**EXTRAIT DU TEXTE:**
┌────────

Avant, quand il était ministre du tout petit père du peuple, la vie était belle, et on n’arrachait du Code Pénal que ses pages les plus liberticides, comme celles sur le délit d’initié ou sur les infractions financières. Ca, ça entravait les forces vives de la Nation, et la démocratie risquait de ne pas s’en relever. D’ailleurs, Estrosi lui-même était visé par une affaire de détournement de fonds (peut-être l’est-il encore, je n’ai pas vérifié), et s’il n’est pas en cabane, ce n’est pas à cause d’un juge acquis à la cause des assassins qui rôdent de par le pays, mais parce qu’il est utile à la nation. Bon, pour être honnête, sous Sarkozy aussi on aménageait les peines les plus légères car les prisons sont encore plus surpeuplées que le soutien-gorge de Nabila. Du coup, les peines-plancher, on en n’a pas prononcé autant que ce qui a été annoncé, mais c’est sûrement ce con de Jean-Louis qui a dû se gourrer sur une décimale. Même Sarkozy, avec le cortège de juges qui lui emboîtent son tout petit pas, s’il est condamné, il n’ira sans doute pas en cabane. Et Mme Taubira n’y sera pour rien. Bref, là encore, much ado for nothing, comme on dit sur la Promenade.

└────────

**Enregistrements tirés d'une collection:**
┌────────

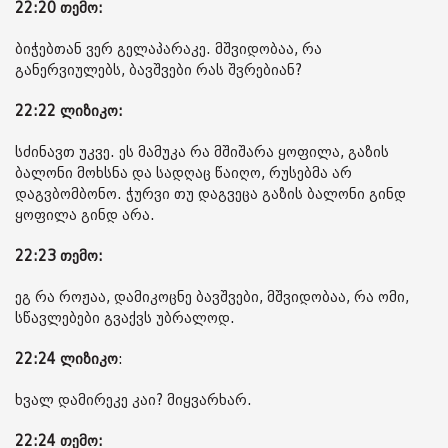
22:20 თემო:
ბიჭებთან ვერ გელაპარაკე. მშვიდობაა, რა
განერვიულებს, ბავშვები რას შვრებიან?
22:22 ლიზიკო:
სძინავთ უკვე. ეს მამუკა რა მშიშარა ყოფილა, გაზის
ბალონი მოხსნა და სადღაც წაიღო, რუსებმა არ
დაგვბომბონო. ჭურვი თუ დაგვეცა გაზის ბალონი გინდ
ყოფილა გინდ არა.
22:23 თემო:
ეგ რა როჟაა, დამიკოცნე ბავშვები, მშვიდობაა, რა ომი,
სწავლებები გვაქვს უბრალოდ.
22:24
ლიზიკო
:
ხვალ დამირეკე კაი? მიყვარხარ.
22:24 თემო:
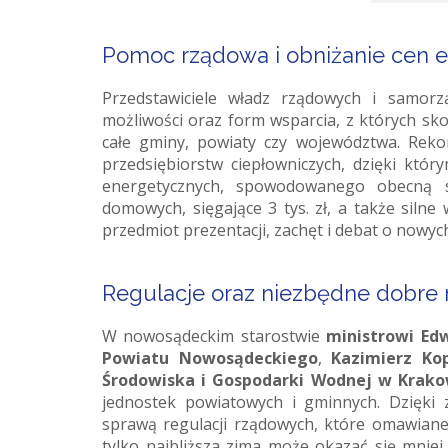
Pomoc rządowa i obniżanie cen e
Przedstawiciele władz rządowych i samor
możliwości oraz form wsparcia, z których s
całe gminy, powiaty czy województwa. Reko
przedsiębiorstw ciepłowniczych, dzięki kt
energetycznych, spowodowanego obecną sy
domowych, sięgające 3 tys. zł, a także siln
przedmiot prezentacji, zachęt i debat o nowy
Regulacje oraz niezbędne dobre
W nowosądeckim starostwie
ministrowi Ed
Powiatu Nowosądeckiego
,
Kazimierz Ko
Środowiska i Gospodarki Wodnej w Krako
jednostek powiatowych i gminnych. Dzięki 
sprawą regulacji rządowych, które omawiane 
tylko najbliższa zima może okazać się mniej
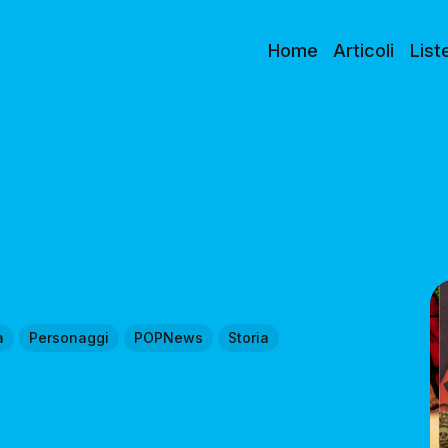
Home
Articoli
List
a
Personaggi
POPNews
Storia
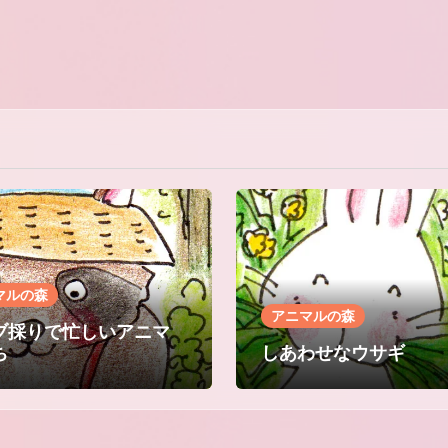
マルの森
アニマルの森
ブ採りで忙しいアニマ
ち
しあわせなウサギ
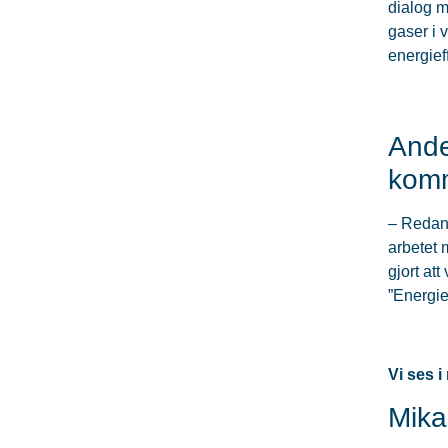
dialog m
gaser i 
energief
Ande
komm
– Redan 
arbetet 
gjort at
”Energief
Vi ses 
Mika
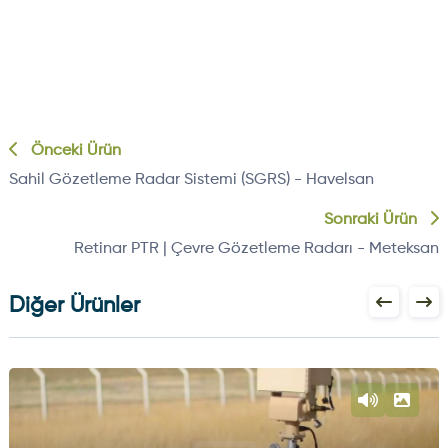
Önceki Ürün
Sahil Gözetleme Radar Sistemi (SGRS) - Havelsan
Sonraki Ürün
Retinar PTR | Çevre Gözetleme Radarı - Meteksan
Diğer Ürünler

└────────
┌────────

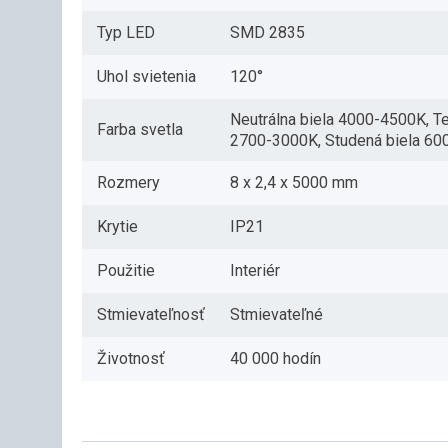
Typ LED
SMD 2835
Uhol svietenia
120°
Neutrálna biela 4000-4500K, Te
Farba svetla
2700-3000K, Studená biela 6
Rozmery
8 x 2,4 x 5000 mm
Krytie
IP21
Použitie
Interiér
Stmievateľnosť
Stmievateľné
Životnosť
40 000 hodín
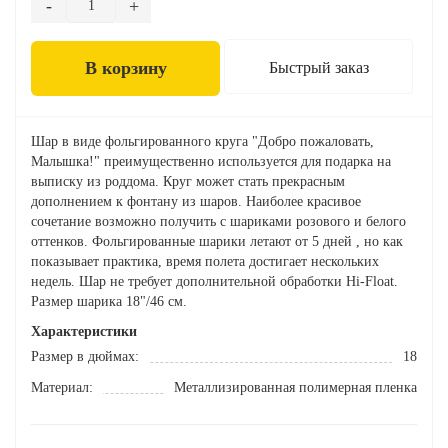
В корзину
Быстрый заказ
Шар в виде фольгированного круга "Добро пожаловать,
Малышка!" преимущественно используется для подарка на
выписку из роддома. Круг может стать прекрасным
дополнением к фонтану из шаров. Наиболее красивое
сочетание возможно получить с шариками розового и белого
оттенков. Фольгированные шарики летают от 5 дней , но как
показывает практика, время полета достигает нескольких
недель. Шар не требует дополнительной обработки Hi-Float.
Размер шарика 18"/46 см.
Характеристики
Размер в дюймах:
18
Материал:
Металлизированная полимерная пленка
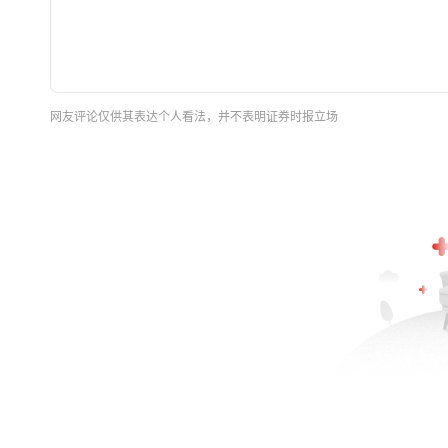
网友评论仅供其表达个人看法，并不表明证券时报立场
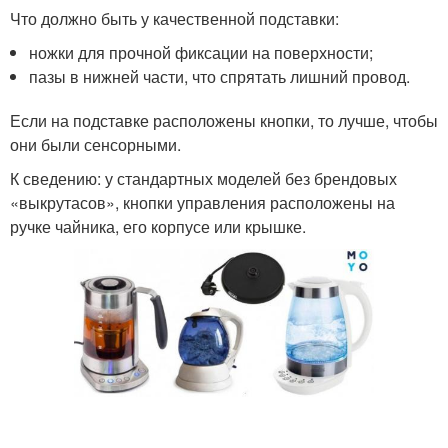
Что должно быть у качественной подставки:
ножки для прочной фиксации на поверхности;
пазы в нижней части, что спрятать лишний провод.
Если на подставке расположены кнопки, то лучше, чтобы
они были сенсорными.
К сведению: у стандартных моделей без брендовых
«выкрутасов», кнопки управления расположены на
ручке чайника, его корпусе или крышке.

└────────

**CONSIGNES:**
a: D'après le texte sur Estrosi, pourquoi aménageait-on les peines les plus légères sous Sarkozy ?
b: Résumez sous forme de liste le paragraphe du texte sur Estrosi qui commence par « Avant, quand il était ministre », en conservant ses faits principaux.
c: Poursuivez le texte sur Estrosi à partir de la fin de l'extrait.
Les enregistrements ne jouent ici aucun rôle.

**RÉPONSES:**
a: Parce que les prisons sont encore plus surpeuplées que le soutien-gorge de Nabila.

b:
- Quand il était ministre du « tout petit père du peuple », on ne retirait du Code pénal que les pages sur le délit d'initié et les infractions financières, jugées nuisibles aux forces vives de la Nation.
- Estrosi était lui-même visé par une affaire de détournement de fonds. S'il n'est pas en prison, c'est qu'il est utile à la nation.
- Sous Sarkozy aussi, on aménageait les peines les plus légères, car les prisons sont surpeuplées.
- Les peines-plancher ont été moins prononcées qu'annoncé, ce que le texte attribue ironiquement à une erreur de décimale de Jean-Louis.
- Même condamné, Sarkozy n'irait sans doute pas en prison, et Mme Taubira n'y serait pour rien.
- Conclusion : « much ado for nothing ».

c:
Plutôt que de se casser la tête avec ces ruffians, parlons d’un sujet autrement plus passionant. Hier, mon compère graoullien Rino Z. vous entretenait des dangers supposés de la cigarette électronique (nous n’avons encore reçu aucune plainte du forum du FC Metz). En ce qui me concerne, parmi mes innombrables qualités, on peut dire que je fume comme le parc de Yosémite. Par contre, pas d’électronique, je suis resté assez rustique sur le sujet. Je trouve que le fumeur d’e-garette, qu’on dirait en train de téter un stylo-plume, n’est pas sans rapport avec le quidam qu’on croit causer tout seul dans la rue avec son kit mains-libres. Dès que j’ai un peu d’air et de temps libre, je fume une schmer. Je sais que je nourris grassement la mafia de la clope, mais j’adore ça, nature ou avec un verre de rouge. Pas la peine de me faire la morale si vous gavez la mafia pharmaceutique ou agroalimentaire, et même pour aucune autre raison que ce soit, merci.
Or, tous les fumeurs vous le diront, on a tous une clope préférée dans la journée. Pour certains, c’est celle qui accompagne le café matutinal, pour d’autres c’est celle d’après le repas ou d’après l’amour. Je les aime toutes aussi, je suis assez libertin du mégot. Mais celle qui entre toutes réjouit mon coeur, c’est la clope avant d’aller au lit.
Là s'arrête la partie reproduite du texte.